Faszinierend am Gnaoua-Festival ist das Durcheinander von Tradition und Moderne. Im Kulturzentrum Dar Souriri in der Altstadt finden allabendlich Konzerte im kleinen Rahmen für 80 Zu­schaue­r:In­nen statt, sodass man direkt vor den Mu­si­ke­r:In­nen Platz nimmt. Das geht vor der riesigen Mainstage „Moulay Hassan“ natürlich nicht. Dort treten große Namen auf, wie die US-Fusionjazzcombo Brecker Brothers und der afrospanische Flamenco-Superstar Buika. Direkt neben der Main­stage ist eine Moschee, die Gebetsrufe des Muezzin mischen sich manchmal mit der Musik von der Bühne.

Im Fahrwasser des Arabischen Frühlings, der im Nachbarland Tunesien begonnen hatte und sich gegen politische Eliten, aber auch gegen religiöse Bevormundung wandte, kam es in den 2010er Jahren in der konstitutionellen Monarchie Marokko zu Protesten und einer neuen Verfassung, wie Naila Tazi erklärt. In der Folge führte das Gnaoua-Festival 2012 ein „Menschenrechtsforum“ ein. Dieses Mal stand es unter dem Motto „Marokko, Spanien, Portugal. Eine Geschichte mit Zukunft“, ein Wink ins Jahr 2030, wenn die drei Länder gemeinsam die Fußball-WM der Männer ausrichten werden.

Den Ball nimmt der Keynote-Speaker, der ehemalige spanische Ministerpräsident José Luis Zapatero, dankbar auf und betont, die gesamte Region habe viele Gemeinsamkeiten und sei eine Wiege der Zivilisation. Ganz Altruist, deklamiert Zapatero: „Wir müssen selbstlos sein, um im Leben vorwärtszukommen.“ Er spricht sogar davon, dass künstliche Intelligenz dazu genutzt werden sollte, um Frieden auf Erden zu schaffen. Bald kommt der Sozialist auf die Menschenrechte zu sprechen und klagt Israel ihrer Verletzung in Gaza an, während er die Hamas mit keiner Silbe erwähnt. Nicht alle sind davon ergriffen. Die marokkanische Journalistin neben mir kritzelt Strichmännchen. In der Fragestunde nach seinem Vortrag wird Zapatero kritisch auf die negative Haltung vieler Spa­nie­r:In­nen gegen marokkanische Arbeitsmigranten angesprochen, dazu fällt ihm nichts ein.

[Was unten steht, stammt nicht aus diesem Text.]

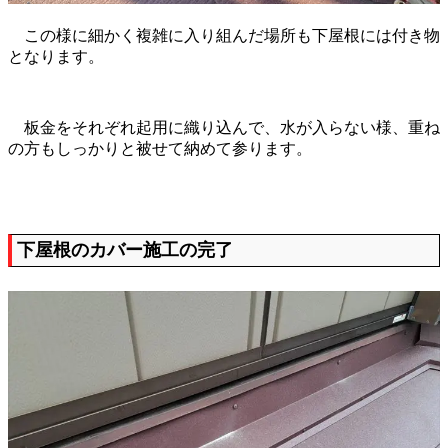
この様に細かく複雑に入り組んだ場所も下屋根には付き物
となります。
板金をそれぞれ起用に織り込んで、水が入らない様、重ね
の方もしっかりと被せて納めて参ります。
下屋根のカバー施工の完了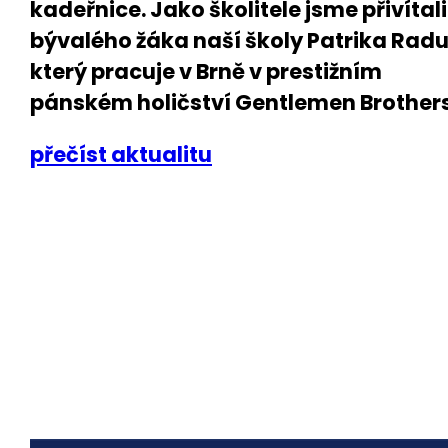
kadeřnice. Jako školitele jsme přivítali
bývalého žáka naší školy Patrika Radu
který pracuje v Brně v prestižním
pánském holičství Gentlemen Brothers
přečíst aktualitu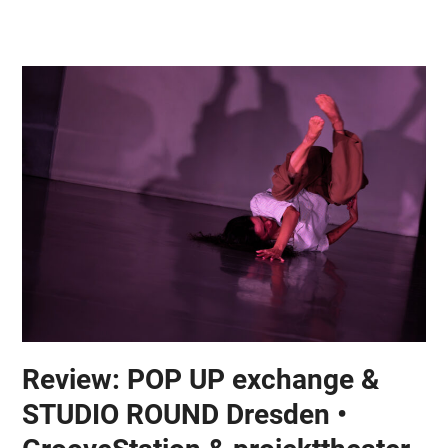
Skip
Open
Close
to
mobile
mobile
content
menu
menu
Review: POP UP exchange &
STUDIO ROUND Dresden •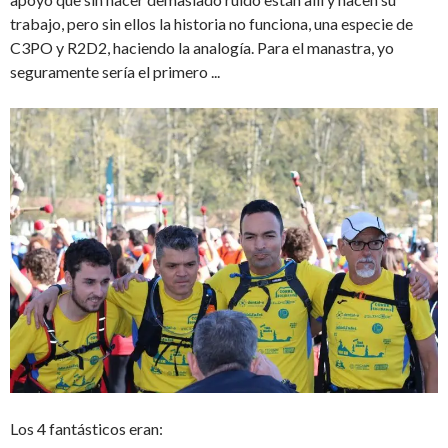
trabajo, pero sin ellos la historia no funciona, una especie de
C3PO y R2D2, haciendo la analogía. Para el manastra, yo
seguramente sería el primero ...
Los 4 fantásticos eran: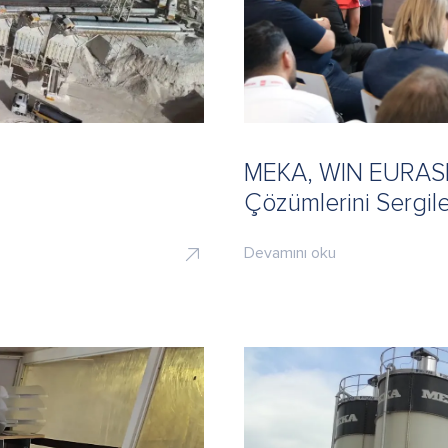
MEKA, WIN EURASIA
Çözümlerini Sergil
Devamını oku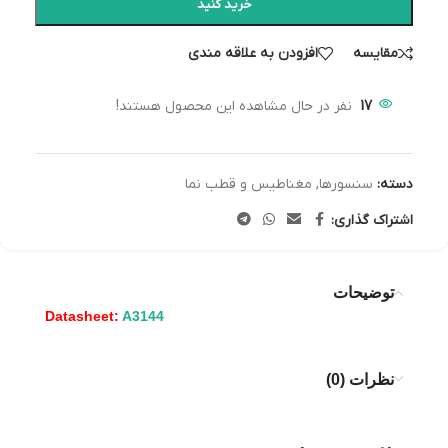
خرید کنید
مقایسه
افزودن به علاقه مندی
17
نفر در حال مشاهده این محصول هستند!
دسته:
سنسورها
,
مغناطیس و قطب نما
اشتراک گذاری:
توضیحات
Datasheet:
A3144
نظرات (0)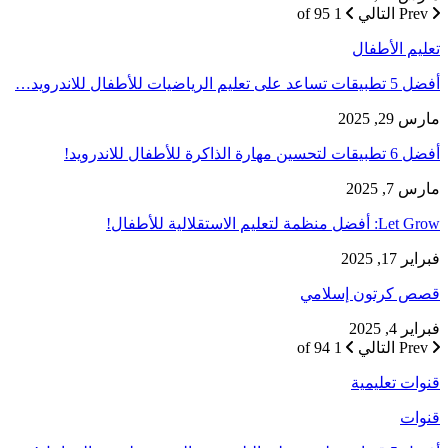
Prev
التالي
1 of 95
تعليم الأطفال
أفضل 5 تطبيقات تساعد على تعليم الرياضيات للأطفال للاندرويد…
مارس 29, 2025
أفضل 6 تطبيقات لتحسين مهارة الذاكرة للأطفال للاندرويد!
مارس 7, 2025
Let Grow: أفضل منظمة لتعليم الاستقلالية للأطفال!
فبراير 17, 2025
قصص كرتون إسلامي
فبراير 4, 2025
Prev
التالي
1 of 94
قنوات تعليمية
قنوات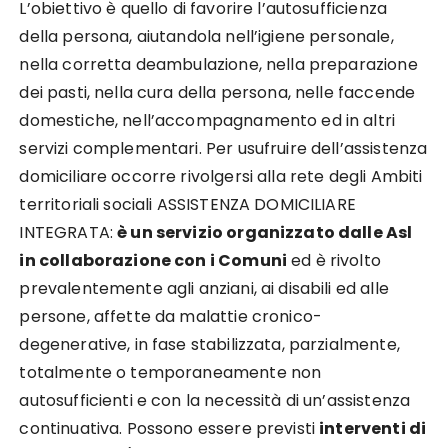
L’obiettivo è quello di favorire l’autosufficienza
della persona, aiutandola nell’igiene personale,
nella corretta deambulazione, nella preparazione
dei pasti, nella cura della persona, nelle faccende
domestiche, nell’accompagnamento ed in altri
servizi complementari. Per usufruire dell’assistenza
domiciliare occorre rivolgersi alla rete degli Ambiti
territoriali sociali ASSISTENZA DOMICILIARE
INTEGRATA:
è un servizio organizzato dalle Asl
in collaborazione con i Comuni
ed è rivolto
prevalentemente agli anziani, ai disabili ed alle
persone, affette da malattie cronico-
degenerative, in fase stabilizzata, parzialmente,
totalmente o temporaneamente non
autosufficienti e con la necessità di un’assistenza
continuativa. Possono essere previsti
interventi di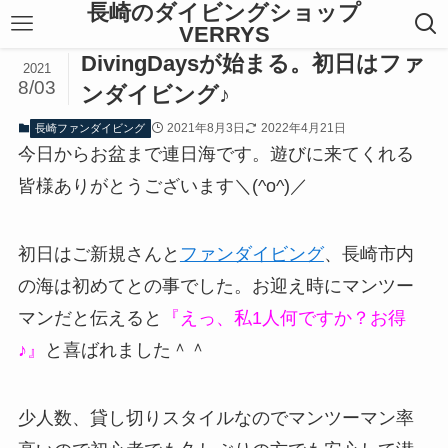
長崎のダイビングショップ
VERRYS
DivingDaysが始まる。初日はファ
2021
8/03
ンダイビング♪
2021年8月3日
2022年4月21日
長崎ファンダイビング
今日からお盆まで連日海です。遊びに来てくれる
皆様ありがとうございます＼(^o^)／
初日はご新規さんと
ファンダイビング
、長崎市内
の海は初めてとの事でした。お迎え時にマンツー
マンだと伝えると
『えっ、私1人何ですか？お得
♪』
と喜ばれました＾＾
少人数、貸し切りスタイルなのでマンツーマン率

Jimi Hendrix kam Ende der 1960er nach Essaouira, genau wie die Jazzmusiker Pharoah Sanders und Joe Zawinul

Naila Tazi betont gegenüber der taz ausdrücklich, dass Essouira – im 17. Jahrhundert unter dem Namen Mogador portugiesischer Handelsposten –, eine tolerante Stadt sei, in der Juden, Muslime und Christen seit Jahrhunderten friedlich zusammenleben. Ein bisschen panarabische Soli muss schon sein, ihr Festival hat mehrere palästinensische Künstler eingeladen, darunter den in New York lebenden Geiger Simon Shaheen, der auf dem Dach des Stadtturms Borj Bab Marrakesch spielt. Die westöstliche Fusionmusik seines Quartetts erschöpft sich schnell in allzu virtuosem Solieren. Dem Publikum gefällt genau das, darunter viele junge angloamerikanischen Frauen und Männer, manche mit Stofftaschen, auf denen ein Stück Melone abgebildet ist, nebst dem Spruch „This is not a Melon“.

Für das postkoloniale Elend, das nach Marokko importiert wird, kann das Festival aber nichts. Essaouira besticht in diesen Tagen durch widersprüchliches und zugleich gechilltes Ambiente. Und nicht zuletzt durch die Pracht der ritualistischen Gnaoua-Musik, der der Nahost-Konflikt auch in hundert Jahren nichts von ihrem Zauber wegnehmen kann.

Die Recherche zu diesem Text wurde von der Unesco unterstützt.